YOUR INSTRUCTIONS —
Leaving out the images, please reproduce each line below exactly.

SOURCE INFORMATION —
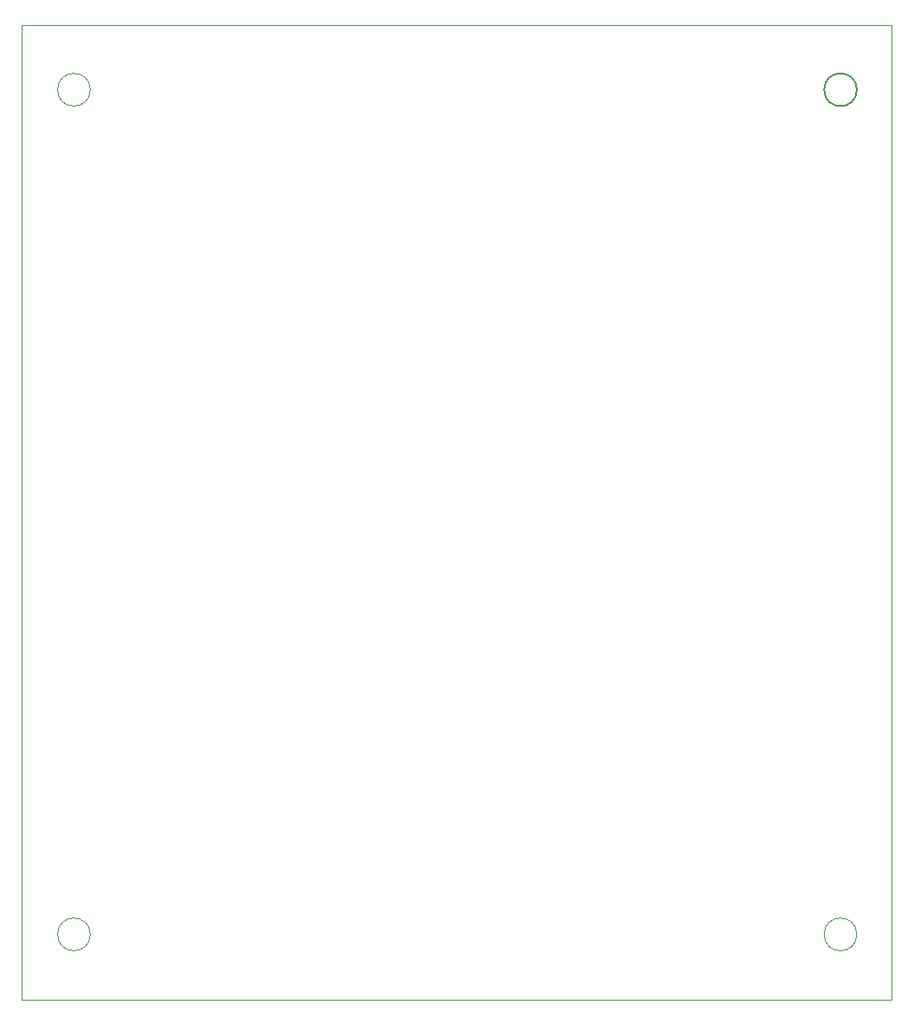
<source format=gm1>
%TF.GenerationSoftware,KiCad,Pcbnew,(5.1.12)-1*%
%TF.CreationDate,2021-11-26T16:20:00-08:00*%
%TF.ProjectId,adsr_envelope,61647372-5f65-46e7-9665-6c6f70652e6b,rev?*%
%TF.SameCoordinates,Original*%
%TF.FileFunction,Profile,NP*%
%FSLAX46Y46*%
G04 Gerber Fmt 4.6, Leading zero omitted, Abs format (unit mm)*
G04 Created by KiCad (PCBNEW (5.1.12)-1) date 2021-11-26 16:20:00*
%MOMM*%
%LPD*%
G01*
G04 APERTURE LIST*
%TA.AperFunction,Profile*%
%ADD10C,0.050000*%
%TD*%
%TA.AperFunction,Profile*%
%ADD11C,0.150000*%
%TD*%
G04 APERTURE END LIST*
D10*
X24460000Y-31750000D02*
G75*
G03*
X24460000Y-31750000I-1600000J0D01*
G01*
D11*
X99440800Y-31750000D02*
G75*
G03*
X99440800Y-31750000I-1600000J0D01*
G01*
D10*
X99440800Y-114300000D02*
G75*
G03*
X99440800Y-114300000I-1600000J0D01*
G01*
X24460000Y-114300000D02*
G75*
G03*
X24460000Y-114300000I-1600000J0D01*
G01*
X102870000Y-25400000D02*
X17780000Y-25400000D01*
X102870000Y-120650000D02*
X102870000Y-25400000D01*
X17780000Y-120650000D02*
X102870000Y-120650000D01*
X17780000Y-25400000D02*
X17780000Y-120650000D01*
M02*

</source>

TASK RESPONSE —
<source format=gm1>
%TF.GenerationSoftware,KiCad,Pcbnew,(5.1.12)-1*%
%TF.CreationDate,2021-11-26T16:20:00-08:00*%
%TF.ProjectId,adsr_envelope,61647372-5f65-46e7-9665-6c6f70652e6b,rev?*%
%TF.SameCoordinates,Original*%
%TF.FileFunction,Profile,NP*%
%FSLAX46Y46*%
G04 Gerber Fmt 4.6, Leading zero omitted, Abs format (unit mm)*
G04 Created by KiCad (PCBNEW (5.1.12)-1) date 2021-11-26 16:20:00*
%MOMM*%
%LPD*%
G01*
G04 APERTURE LIST*
%TA.AperFunction,Profile*%
%ADD10C,0.050000*%
%TD*%
%TA.AperFunction,Profile*%
%ADD11C,0.150000*%
%TD*%
G04 APERTURE END LIST*
D10*
X24460000Y-31750000D02*
G75*
G03*
X24460000Y-31750000I-1600000J0D01*
G01*
D11*
X99440800Y-31750000D02*
G75*
G03*
X99440800Y-31750000I-1600000J0D01*
G01*
D10*
X99440800Y-114300000D02*
G75*
G03*
X99440800Y-114300000I-1600000J0D01*
G01*
X24460000Y-114300000D02*
G75*
G03*
X24460000Y-114300000I-1600000J0D01*
G01*
X102870000Y-25400000D02*
X17780000Y-25400000D01*
X102870000Y-120650000D02*
X102870000Y-25400000D01*
X17780000Y-120650000D02*
X102870000Y-120650000D01*
X17780000Y-25400000D02*
X17780000Y-120650000D01*
M02*

</source>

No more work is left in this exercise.